Trecho da página
══════════
Os Caoseiros - Análise crítica de Leonardo Simões.

a) Relação entre a proposta apresentada na ficha de inscrição e o que foi percebido em cena:
A proposta escrita já trazia a simplicidade e a intenção de uma cena colada na realização do texto, com o único objetivo de rir através dos tipos, do exagero das falas e do fecho cômico.

b) Questões acerca da dramaturgia:
Amigos ricos em torno de uma mesa revelam suas memórias do tempo em que eram pobres e, como forma de competição, vão exagerando gradativamente as condições de suas próprias misérias do passado. Após chegarem ao cúmulo do exagero, em que um deles revela algo como “morar com seus 300 irmãos em cima de uma folha de alface podre”, o anfitrião, que se mantivera mudo e rindo por todo o tempo, revela que sua miséria era a pior de todas: ele viera de São Gonçalo.
Trata-se de um quadro cômico baseado numa espécie de anedota, que tem sua graça pelo exagero cumulativo. É uma cena do Fernando Caruso inspirada, segundo consta na ficha, no grupo inglês Monty Python, cuja principal característica era a crítica social com abuso do non sense.
══════════
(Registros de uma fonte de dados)
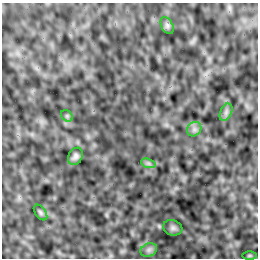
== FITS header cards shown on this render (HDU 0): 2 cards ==
NAXIS1  =                  256 /Number of positions along axis 1
NAXIS2  =                  256 /Number of positions along axis 2

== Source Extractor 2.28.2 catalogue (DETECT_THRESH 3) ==
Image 256 x 256 px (HDU 0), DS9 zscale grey, 1 PNG px = 1 image px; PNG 260 x 260 px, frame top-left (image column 1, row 256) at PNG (2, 3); each listed source drawn as its Kron ellipse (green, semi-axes under 4 px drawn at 4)
Background 6.69e-04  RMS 0.0034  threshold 0.0101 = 3 sigma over >= 5 px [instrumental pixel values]
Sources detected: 10; all 10 listed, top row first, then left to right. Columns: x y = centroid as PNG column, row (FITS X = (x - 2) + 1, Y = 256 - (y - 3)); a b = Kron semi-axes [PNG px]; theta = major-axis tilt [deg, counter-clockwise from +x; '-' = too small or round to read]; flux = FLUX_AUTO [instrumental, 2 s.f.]
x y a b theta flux
167 25 9 6 -64 0.52
226 112 9 5 66 0.71
67 116 6 5 - 0.38
194 129 8 6 46 0.75
75 156 9 7 58 0.84
148 163 7 4 -18 0.5
40 212 9 5 -54 0.45
173 228 9 7 -17 0.63
149 250 8 6 21 0.72
249 256 7 3 0 0.26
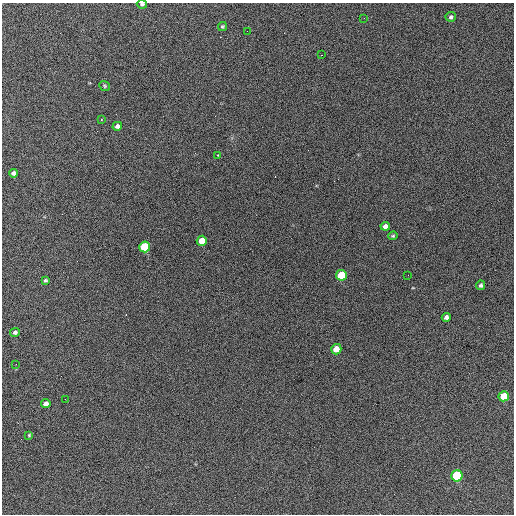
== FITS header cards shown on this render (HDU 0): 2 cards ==
NAXIS1  =                  512 / Axis length
NAXIS2  =                  512 / Axis length

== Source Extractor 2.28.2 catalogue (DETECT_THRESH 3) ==
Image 512 x 512 px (HDU 0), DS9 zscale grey, 1 PNG px = 1 image px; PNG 516 x 516 px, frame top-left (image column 1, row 512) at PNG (2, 3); each listed source drawn as its Kron ellipse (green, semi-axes under 4 px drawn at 4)
Background 781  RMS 29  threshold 86.2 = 3 sigma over >= 5 px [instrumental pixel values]
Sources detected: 28; all 28 listed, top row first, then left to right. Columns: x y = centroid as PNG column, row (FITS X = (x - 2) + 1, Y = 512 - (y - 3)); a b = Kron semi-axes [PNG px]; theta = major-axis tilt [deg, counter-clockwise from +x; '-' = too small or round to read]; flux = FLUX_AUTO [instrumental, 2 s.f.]
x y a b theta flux
142 4 5 3 - 2900
451 17 5 5 - 3800
364 18 3 2 - 1500
222 26 5 4 - 2500
247 31 2 2 - 1500
321 55 2 2 - 890
105 86 6 4 -38 2400
101 120 2 2 - 1200
117 126 5 4 - 6200
217 155 3 3 - 4800
14 173 4 4 - 5700
385 226 4 4 - 6100
393 236 5 3 - 2200
202 241 5 5 - 26000
145 247 5 5 - 78000
341 275 5 5 - 58000
408 275 2 2 - 910
45 280 4 3 - 2500
481 285 5 4 - 3800
446 317 4 4 - 5800
15 332 5 4 - 4500
336 349 5 5 - 25000
16 364 2 2 - 860
504 396 5 5 - 39000
65 399 2 2 - 980
46 404 4 4 - 8200
29 435 3 3 - 1800
457 476 5 5 - 130000
At the frame edge (FLAGS 8, measured only in part): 1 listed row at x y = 142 4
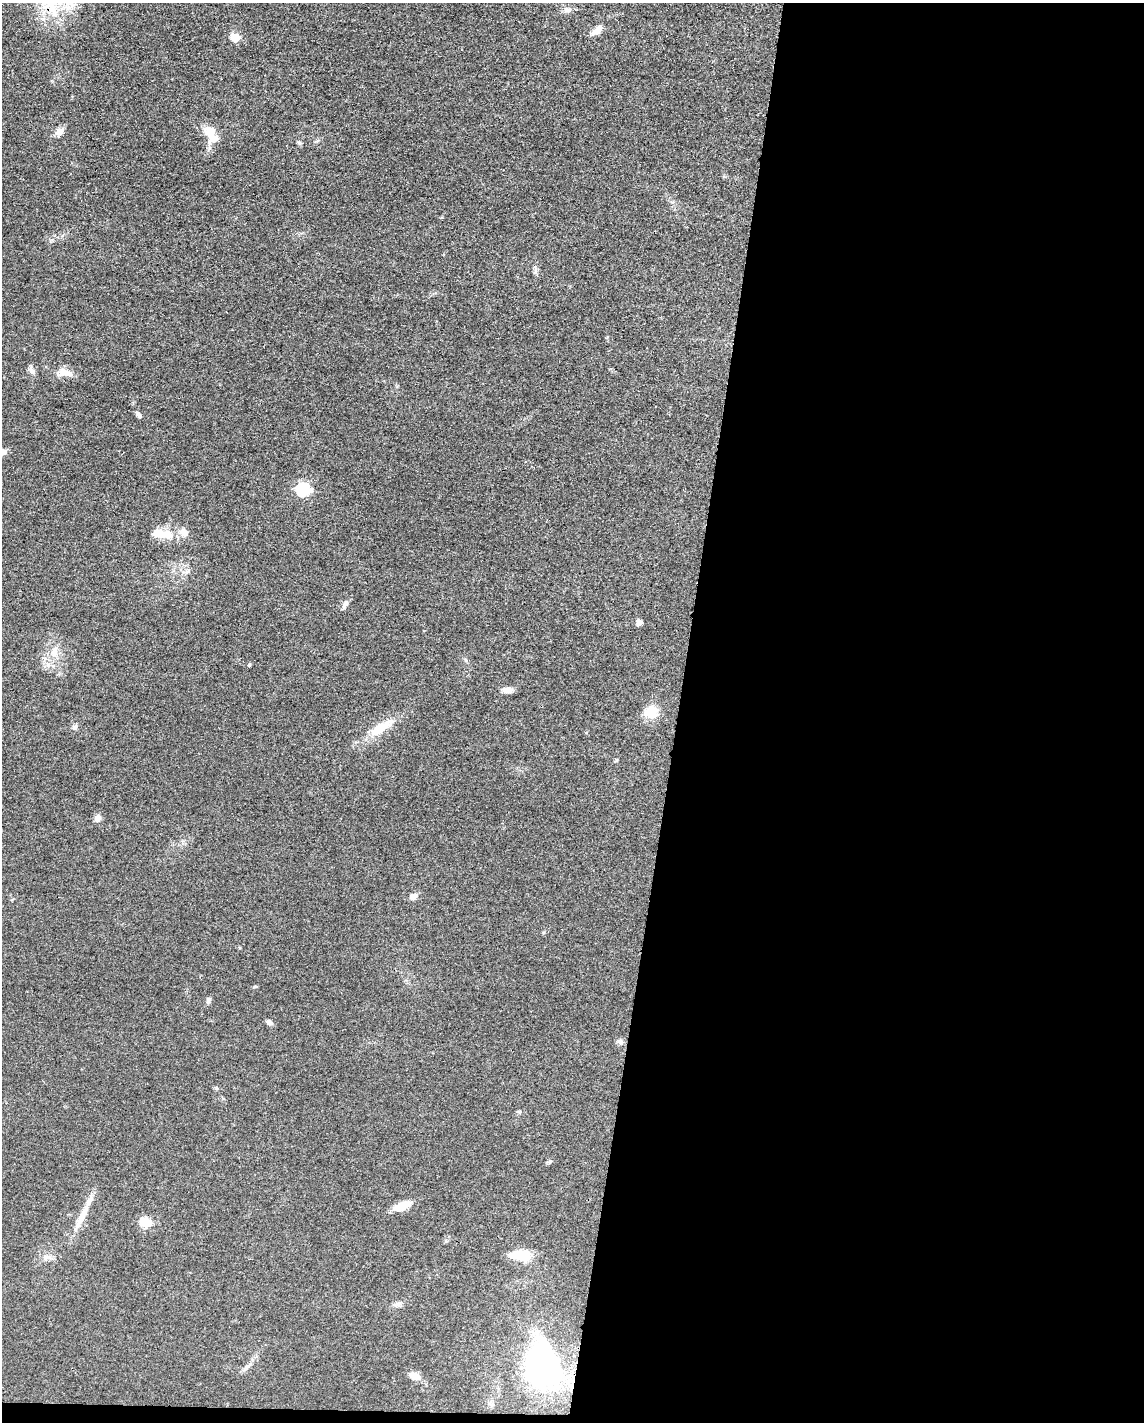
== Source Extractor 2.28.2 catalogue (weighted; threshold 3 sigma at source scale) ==
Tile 12 of 4 x 3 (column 4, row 3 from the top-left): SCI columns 3432-4573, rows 225-1644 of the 4577 x 4600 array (HDU 1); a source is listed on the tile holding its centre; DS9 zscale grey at full resolution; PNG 1146 x 1424 px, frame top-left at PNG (2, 3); no overlay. Shown black and unused: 41% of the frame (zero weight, under 3 of 4 exposures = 1% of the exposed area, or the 3 px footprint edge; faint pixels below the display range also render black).
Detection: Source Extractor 2.28.2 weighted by HDU 2 'WHT'; one run over the whole footprint, this tile lists its part. Background 0.049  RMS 0.0063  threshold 0.0284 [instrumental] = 3 sigma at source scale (4.5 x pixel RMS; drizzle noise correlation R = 1.50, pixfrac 1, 0.05/0.05 arcsec/px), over >= 5 px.
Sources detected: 40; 2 inside a brighter listed object's ellipse — not listed separately; the other 38 listed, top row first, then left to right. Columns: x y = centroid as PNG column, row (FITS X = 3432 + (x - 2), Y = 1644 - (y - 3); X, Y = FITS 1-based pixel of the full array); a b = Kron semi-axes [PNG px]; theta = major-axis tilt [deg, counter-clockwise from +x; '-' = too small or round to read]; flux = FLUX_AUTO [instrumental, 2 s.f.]
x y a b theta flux
567 10 14 8 -3 2.9
596 31 14 8 38 4.2
235 37 10 8 -23 6.9
60 132 11 9 50 4.1
211 134 27 14 -65 11
32 370 15 6 -65 2.4
65 373 22 9 -6 6.7
139 415 9 5 -53 1.8
303 490 7 6 - 89
162 534 30 10 -8 14
345 604 11 6 54 2.4
639 622 7 7 - 2.2
54 652 16 10 86 7.7
249 665 5 4 - 0.74
508 690 13 7 2 3.9
651 712 14 13 - 13
75 727 7 7 - 1.8
381 728 34 11 33 17
616 760 6 4 -90 0.72
98 818 6 6 - 5.2
413 896 9 7 38 3.1
255 987 6 4 1 0.71
208 1000 9 6 74 1.8
269 1022 7 5 -28 2.3
620 1042 9 7 -32 2.1
216 1088 6 5 - 0.89
519 1112 6 4 -44 0.81
549 1162 6 4 46 0.98
402 1206 21 9 24 9.2
82 1216 48 8 64 12
146 1222 6 5 - 41
520 1255 23 11 -5 17
46 1257 12 6 0 2.8
398 1304 12 6 8 2.5
543 1365 39 26 -76 180
247 1367 17 5 44 3.4
414 1376 15 9 -27 5.4
572 1381 19 7 82 7.3
Overlapping masked pixels (flux is a lower limit): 1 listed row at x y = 572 1381
Unlisted compact peaks at least as high as the median listed source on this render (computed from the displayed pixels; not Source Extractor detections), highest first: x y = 299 143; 535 272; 544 932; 52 240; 446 1241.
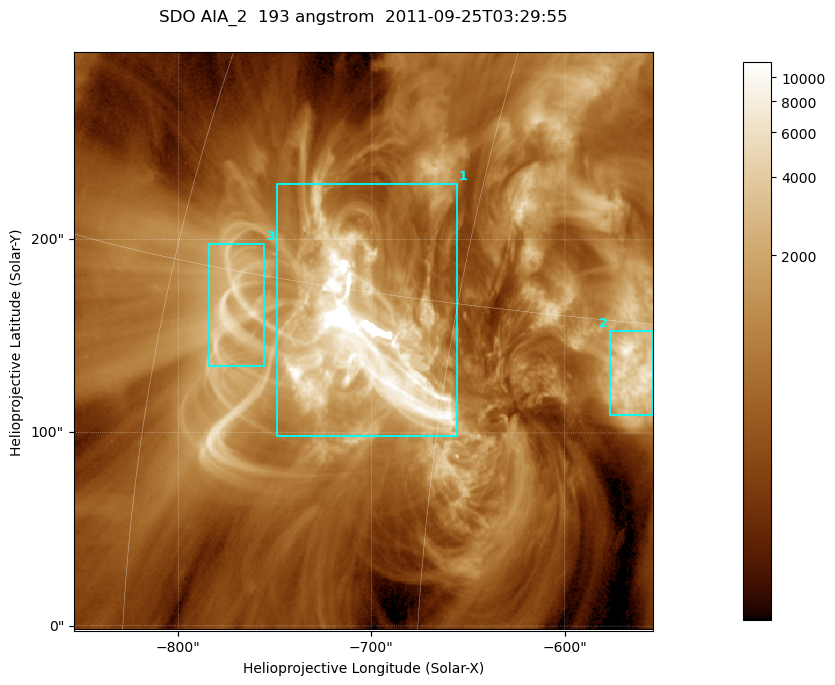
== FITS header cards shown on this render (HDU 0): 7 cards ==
══════════
O que se pede
A. Liste todos os meios pelos quais, segundo a análise crítica, a proposta escrita pretendia fazer rir.
B. Reproduza sem nenhuma alteração tudo o que vai de "a) Relação entre" até "de São Gonçalo." na análise crítica.

Respostas em ordem
A.
- os tipos
- o exagero das falas
- o fecho cômico

B.
a) Relação entre a proposta apresentada na ficha de inscrição e o que foi percebido em cena:
A proposta escrita já trazia a simplicidade e a intenção de uma cena colada na realização do texto, com o único objetivo de rir através dos tipos, do exagero das falas e do fecho cômico.

b) Questões acerca da dramaturgia:
Amigos ricos em torno de uma mesa revelam suas memórias do tempo em que eram pobres e, como forma de competição, vão exagerando gradativamente as condições de suas próprias misérias do passado. Após chegarem ao cúmulo do exagero, em que um deles revela algo como “morar com seus 300 irmãos em cima de uma folha de alface podre”, o anfitrião, que se mantivera mudo e rindo por todo o tempo, revela que sua miséria era a pior de todas: ele viera de São Gonçalo.